Every academic support educator has heard them:
“This class is confusing.”
“The exam was nothing like what we learned.”
“I studied so much and still did poorly.”
It’s easy to dismiss student complaints as frustration, defensiveness, or misplaced blame. And sometimes, they are. But complaints can also be something else: data. When approached thoughtfully, they offer a window into how students are experiencing the curriculum and where learning may be breaking down.
The goal isn’t to validate every complaint. It’s to translate student feedback into pedagogical insight.
1. Listen for Patterns
A single complaint may reflect an individual experience. Repeated complaints, especially across different students or semesters, often signal something worth examining. Are multiple students describing the same confusion? Does the concern appear at a predictable point in the semester? Is the concern tied to a specific skill, like issue spotting or rule synthesis? Discovering patterns turns students’ concerns into potentially actionable information.
2. Translate Complaints into Learning Problems
Student complaints are often framed in emotional or general terms. Our job is to reframe them into specific learning challenges. Student complaints are often a window into where students are struggling with a specific skill or where there’s a breakdown in communication between the professor and students.

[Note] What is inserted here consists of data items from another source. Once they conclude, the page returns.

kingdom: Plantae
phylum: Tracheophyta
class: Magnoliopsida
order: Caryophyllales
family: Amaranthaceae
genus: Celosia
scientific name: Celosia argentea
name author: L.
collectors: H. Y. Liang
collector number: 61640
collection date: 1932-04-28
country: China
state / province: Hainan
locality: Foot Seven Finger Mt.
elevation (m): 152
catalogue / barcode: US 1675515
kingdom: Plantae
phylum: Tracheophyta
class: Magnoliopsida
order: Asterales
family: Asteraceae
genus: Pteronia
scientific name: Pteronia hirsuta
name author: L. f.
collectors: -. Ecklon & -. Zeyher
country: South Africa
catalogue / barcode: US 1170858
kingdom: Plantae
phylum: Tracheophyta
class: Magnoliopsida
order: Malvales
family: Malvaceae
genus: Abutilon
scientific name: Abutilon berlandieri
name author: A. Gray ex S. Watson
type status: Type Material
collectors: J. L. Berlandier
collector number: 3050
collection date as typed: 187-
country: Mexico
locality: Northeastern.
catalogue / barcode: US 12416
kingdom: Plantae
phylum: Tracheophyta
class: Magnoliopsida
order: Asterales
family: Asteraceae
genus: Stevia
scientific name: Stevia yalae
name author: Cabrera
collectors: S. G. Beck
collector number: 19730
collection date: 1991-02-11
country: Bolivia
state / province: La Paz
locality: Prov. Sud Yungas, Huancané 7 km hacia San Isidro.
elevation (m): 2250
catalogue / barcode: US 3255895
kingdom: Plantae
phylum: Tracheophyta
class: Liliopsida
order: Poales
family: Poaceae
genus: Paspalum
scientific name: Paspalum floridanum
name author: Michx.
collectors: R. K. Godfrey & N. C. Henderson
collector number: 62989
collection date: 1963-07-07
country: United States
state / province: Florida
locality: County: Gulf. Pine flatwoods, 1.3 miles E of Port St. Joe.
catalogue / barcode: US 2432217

For example, “this class makes no sense” may actually mean that the students are struggling with conceptual organization. “The exam was unfair” may mean there is a misalignment between the students’ expectations and the assessment. And, of course, “the exam was too long” or “I ran out of time” may mean that students aren’t practicing under timed conditions.
By translating complaints and concerns into their deeper learning challenges, you can help turn the conversation from venting to problem-solving.
3. Separate Signal from Noise
Not all feedback should drive change. Some complaints reflect discomfort with rigor or resistance to unfamiliar learning methods. When trying to sort through what you’re hearing from students, some good points to consider are whether the complaint relates to a core learning objective, whether addressing the complaint would improve learning outcomes for most students, and whether the core issue is about difficulty or clarity and support.
4. Close the Loop with Students
One of the most powerful (and often overlooked) steps is letting students know they’ve been heard. This doesn’t mean changing everything. It means communicating that you heard their feedback, what adjustments, if any, will be made, and why certain aspects will remain the same. Even brief acknowledgment builds trust and encourages constructive feedback in the future.
Further, how we respond to student complaints teaches students how to engage with critique in their own professional lives. By demonstrating curiosity (instead of defensiveness), thoughtful analysis, and willingness to adjust where appropriate, we can model the kind of reflective practice we want students to develop as lawyers.
5. Partner with Faculty Thoughtfully
Academic Support professionals are often in a unique position to observe trends across courses. However, sharing those insights requires care. The most effective approaches include framing feedback in terms of learning outcomes, bringing aggregated patterns rather than individual complaints, and offering solutions, not just problems. For example, you might share with a faculty member: “Several students are struggling to translate case concepts into rule statements. Would it be helpful if ASP ran a short workshop aligned with your next unit?” Collaboration works best when it feels like partnership, not evaluation.
Student complaints are inevitable. But they don’t have to be unproductive. When we approach them as data, they become a powerful tool for improving teaching and learning. The question isn’t whether students will complain. It’s whether we’re prepared to learn from what they’re telling us.